• Data shown:
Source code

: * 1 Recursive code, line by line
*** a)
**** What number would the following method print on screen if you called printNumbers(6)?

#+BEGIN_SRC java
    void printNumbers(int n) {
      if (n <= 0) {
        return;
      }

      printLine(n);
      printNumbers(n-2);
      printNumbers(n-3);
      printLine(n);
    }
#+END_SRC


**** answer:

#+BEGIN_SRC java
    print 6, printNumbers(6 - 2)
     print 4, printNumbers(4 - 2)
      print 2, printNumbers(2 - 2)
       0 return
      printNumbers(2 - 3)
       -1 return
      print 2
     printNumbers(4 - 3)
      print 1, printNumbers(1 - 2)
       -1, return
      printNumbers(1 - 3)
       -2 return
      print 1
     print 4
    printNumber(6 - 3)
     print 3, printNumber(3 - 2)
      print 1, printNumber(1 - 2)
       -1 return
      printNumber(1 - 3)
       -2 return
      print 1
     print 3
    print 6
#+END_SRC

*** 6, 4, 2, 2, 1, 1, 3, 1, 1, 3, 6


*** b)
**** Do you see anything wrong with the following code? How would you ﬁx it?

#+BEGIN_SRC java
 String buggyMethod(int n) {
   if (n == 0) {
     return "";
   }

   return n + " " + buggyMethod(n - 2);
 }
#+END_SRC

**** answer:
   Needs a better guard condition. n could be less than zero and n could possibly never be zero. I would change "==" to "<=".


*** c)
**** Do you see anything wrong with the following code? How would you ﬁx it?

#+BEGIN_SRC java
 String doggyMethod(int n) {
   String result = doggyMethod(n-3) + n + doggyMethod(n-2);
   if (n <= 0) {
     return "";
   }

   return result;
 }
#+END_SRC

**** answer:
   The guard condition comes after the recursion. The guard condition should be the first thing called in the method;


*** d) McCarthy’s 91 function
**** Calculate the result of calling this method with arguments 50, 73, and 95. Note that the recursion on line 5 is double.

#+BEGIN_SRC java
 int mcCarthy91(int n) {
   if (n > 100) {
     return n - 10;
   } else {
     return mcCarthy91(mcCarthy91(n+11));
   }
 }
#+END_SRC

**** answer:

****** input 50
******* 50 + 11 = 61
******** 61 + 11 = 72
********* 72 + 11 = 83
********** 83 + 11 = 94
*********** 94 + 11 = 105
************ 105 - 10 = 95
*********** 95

• Exercise brief:
Give an exact transcription of the data shown above.

• Task answer:
Source code

: * 1 Recursive code, line by line
*** a)
**** What number would the following method print on screen if you called printNumbers(6)?

#+BEGIN_SRC java
    void printNumbers(int n) {
      if (n <= 0) {
        return;
      }

      printLine(n);
      printNumbers(n-2);
      printNumbers(n-3);
      printLine(n);
    }
#+END_SRC


**** answer:

#+BEGIN_SRC java
    print 6, printNumbers(6 - 2)
     print 4, printNumbers(4 - 2)
      print 2, printNumbers(2 - 2)
       0 return
      printNumbers(2 - 3)
       -1 return
      print 2
     printNumbers(4 - 3)
      print 1, printNumbers(1 - 2)
       -1, return
      printNumbers(1 - 3)
       -2 return
      print 1
     print 4
    printNumber(6 - 3)
     print 3, printNumber(3 - 2)
      print 1, printNumber(1 - 2)
       -1 return
      printNumber(1 - 3)
       -2 return
      print 1
     print 3
    print 6
#+END_SRC

*** 6, 4, 2, 2, 1, 1, 3, 1, 1, 3, 6


*** b)
**** Do you see anything wrong with the following code? How would you ﬁx it?

#+BEGIN_SRC java
 String buggyMethod(int n) {
   if (n == 0) {
     return "";
   }

   return n + " " + buggyMethod(n - 2);
 }
#+END_SRC

**** answer:
   Needs a better guard condition. n could be less than zero and n could possibly never be zero. I would change "==" to "<=".


*** c)
**** Do you see anything wrong with the following code? How would you ﬁx it?

#+BEGIN_SRC java
 String doggyMethod(int n) {
   String result = doggyMethod(n-3) + n + doggyMethod(n-2);
   if (n <= 0) {
     return "";
   }

   return result;
 }
#+END_SRC

**** answer:
   The guard condition comes after the recursion. The guard condition should be the first thing called in the method;


*** d) McCarthy’s 91 function
**** Calculate the result of calling this method with arguments 50, 73, and 95. Note that the recursion on line 5 is double.

#+BEGIN_SRC java
 int mcCarthy91(int n) {
   if (n > 100) {
     return n - 10;
   } else {
     return mcCarthy91(mcCarthy91(n+11));
   }
 }
#+END_SRC

**** answer:

****** input 50
******* 50 + 11 = 61
******** 61 + 11 = 72
********* 72 + 11 = 83
********** 83 + 11 = 94
*********** 94 + 11 = 105
************ 105 - 10 = 95
*********** 95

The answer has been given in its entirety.